The one program that I use most often other than PDA Scholar is Pocket E-Sword. It’s a Bible program that has a huge list of free Bibles and others that you can buy, and the best part is that the program is free.
Greek: I most often use the ‘Westcott-Hort Greek New Testament (w/Strong’s Numbers)’. It’s got parsing for all the words and also a quick link to the Strong’s definition for each word. It’s a great companion for using Zondervan’s Reader GNT. The ‘Greek New Testament (with variants)’ is also nice if I’m just wanting to do some reading without all the added stuff from the WH GNT version. The LXX is just straight text–no variants or parsing like the two above.
English: the English Standard Version (ESV) seems to be the most up to date modern translation that is free. I’m glad it has at least one, and the ESV is as good as any.
German: The Elberfelder Bible is the 1905 version, but it is decently readable. I worked through Romans 4-5 on it the other night since I didn’t have BibleWorks available, and I didn’t find it archaic at all. On the other hand, the Luther version is the 1912 version, and it was VERY archaic. So looks like the Elberfelder will be my choice for on the fly.

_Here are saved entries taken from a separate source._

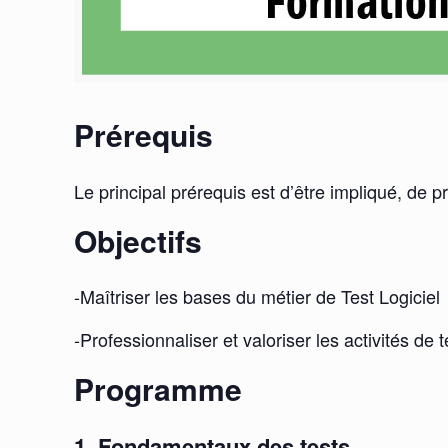
Prérequis
Le principal prérequis est d’être impliqué, de p
Objectifs
-Maîtriser les bases du métier de Test Logiciel
-Professionnaliser et valoriser les activités 
Programme
1. Fondamentaux des tests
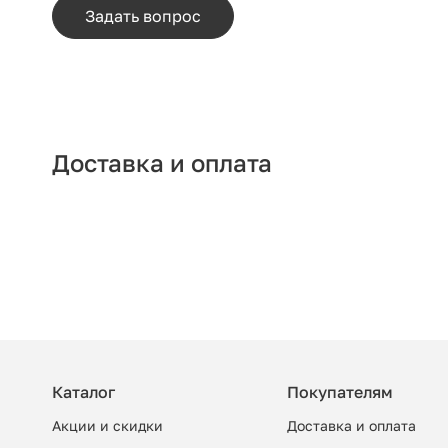
Задать вопрос
Доставка и оплата
Каталог
Покупателям
Акции и скидки
Доставка и оплата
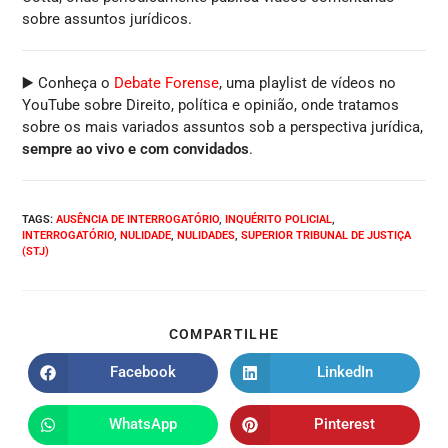
sobre assuntos jurídicos.
▶️ Conheça o
Debate Forense
, uma playlist de vídeos no
YouTube sobre Direito, política e opinião, onde tratamos
sobre os mais variados assuntos sob a perspectiva jurídica,
sempre ao vivo e com convidados
.
TAGS
:
AUSÊNCIA DE INTERROGATÓRIO
,
INQUÉRITO POLICIAL
,
INTERROGATÓRIO
,
NULIDADE
,
NULIDADES
,
SUPERIOR TRIBUNAL DE JUSTIÇA
(STJ)
COMPARTILHE
Facebook
LinkedIn
WhatsApp
Pinterest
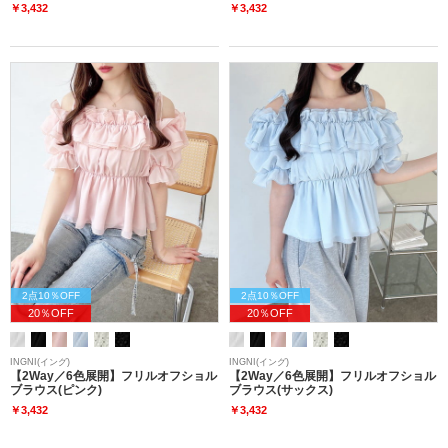
￥3,432
￥3,432
2点10％OFF
2点10％OFF
20％OFF
20％OFF
INGNI(イング)
INGNI(イング)
【2Way／6色展開】フリルオフショル
【2Way／6色展開】フリルオフショル
ブラウス(ピンク)
ブラウス(サックス)
￥3,432
￥3,432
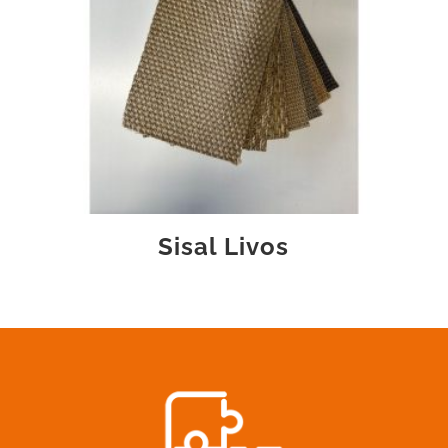
Sisal Livos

Other Stuff: You can get a whole text of ISBE (International Standard Bible Encyclopedia), Robertson’s Word Pictures of the NT, Spurgeon’s daily devotionals, and Wesley’s Notes on the Bible, among other things. Again, these are all free. Not too bad.
As I said, I use the WH GNT all the time for parsing and definitions, and its text is very similar to the NA27 version. So I guess Westcott and Hort did a pretty good job. Westcott was a bishop of Durham, so what can you expect?